Genometric / MSPC

Using combined evidence from replicates to evaluate ChIP-seq peaks
https://genometric.github.io/MSPC/
GNU General Public License v3.0
19 stars 10 forks source link

What value to set for -c? #150

Closed danielcgingerich closed 3 years ago

danielcgingerich commented 3 years ago

What would you recommend setting for -cargument? I have 24 scATAC datasets. Each dataset has anywhere from 1000-10000 cells. Is 50% a good choice? The cell types are neurons (excitatory/inhibitory), astrocytes, microglia, oligodendrocytes, and OPC's. I am doing mspc using peaks called separately for each cell type (macs2)

VJalili commented 3 years ago

The value of -c should be set according to your study setup. In the following, I'll briefly explain -c and how I used it in my scATAC-seq experiments; hopefully, that gives some insights to decide on a proper value for your setup.

The argument -c sets the degree of overlap you expect from the called peaks. The peaks that do not satisfy this condition, are discarded, and those that satisfy this condition will be further processed (e.g., combined stringency test and multiple testing correction). For instance, suppose you're studying 3 technical replicates of ChIP-seq (rep1, rep2, and rep3) and you expect every peak from any of the replicates to overlap with at least one peak from each of the other replicates. In this case, you set -c = 3 (or -c = 100%). Accordingly, a peak from rep1 is discarded if it overlaps with a peak from rep2 but does not overlap with a peak from rep3.
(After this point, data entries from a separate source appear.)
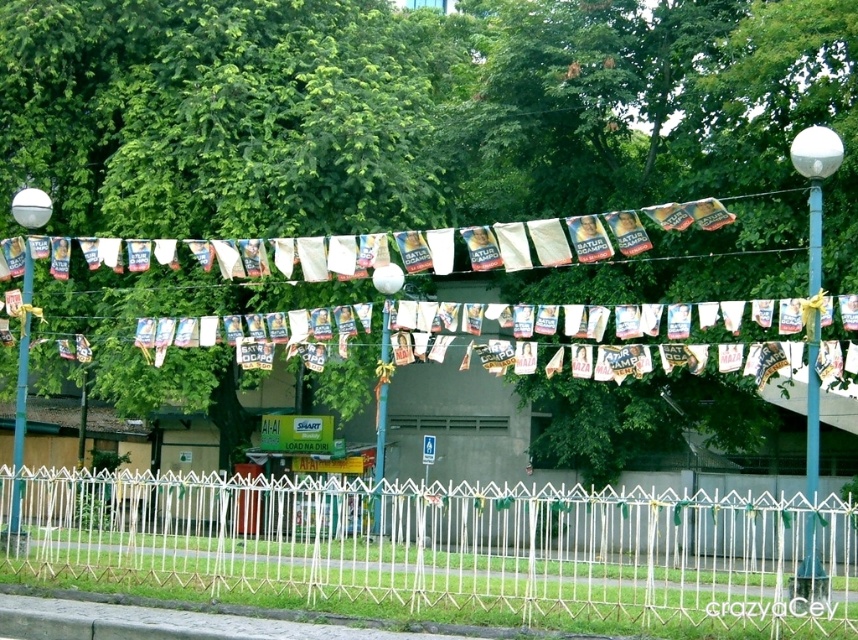
Question: Based on their relative distances, which object is nearer to the white bamboo fence at lower center?

Choices:
 (A) metallic pole at left
 (B) blue metallic pole at center
 (C) blue metallic pole at right

Answer: (B)

Question: Which object is the closest to the blue metallic pole at right?

Choices:
 (A) white bamboo fence at lower center
 (B) blue metallic pole at center

Answer: (A)

Question: Observing the image, what is the correct spatial positioning of white bamboo fence at lower center in reference to blue metallic pole at center?

Choices:
 (A) left
 (B) right

Answer: (B)

Question: Can you confirm if blue metallic pole at right is bigger than blue metallic pole at center?

Choices:
 (A) no
 (B) yes

Answer: (A)

Question: Which is farther from the blue metallic pole at center?

Choices:
 (A) blue metallic pole at right
 (B) metallic pole at left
In scATAC-seq studies, peaks in a dataset are called based on the abundance of all the cells' reads in the dataset, and the called peaks are associated with individual cells using the barcodes. In other words, MACS2 calls peaks if their p-value satisfies a given threshold, where the p-value is computed based on the abundance of peaks (and how it differs from the background signal). Therefore, the called peaks already pass an "abundance" check, hence -c = 1 is not a bad option (-c = 1 basically disables the abundance check by MSPC). Additionally, you may think about the degree of similarity/discrepancy you expect between the cells in your experiment: for a higher discrepancy, you may use smaller -c (close to 1), or, for a higher similarity, you may use larger -c (close to the number of cells in the dataset or 100%).

VJalili commented 3 years ago

@danielcgingerich Thank you for using MSPC. I assume the above explanation answered your question, hence I am closing this issue. Please feel free to reopen the issue if otherwise, or create different issues if you have other questions.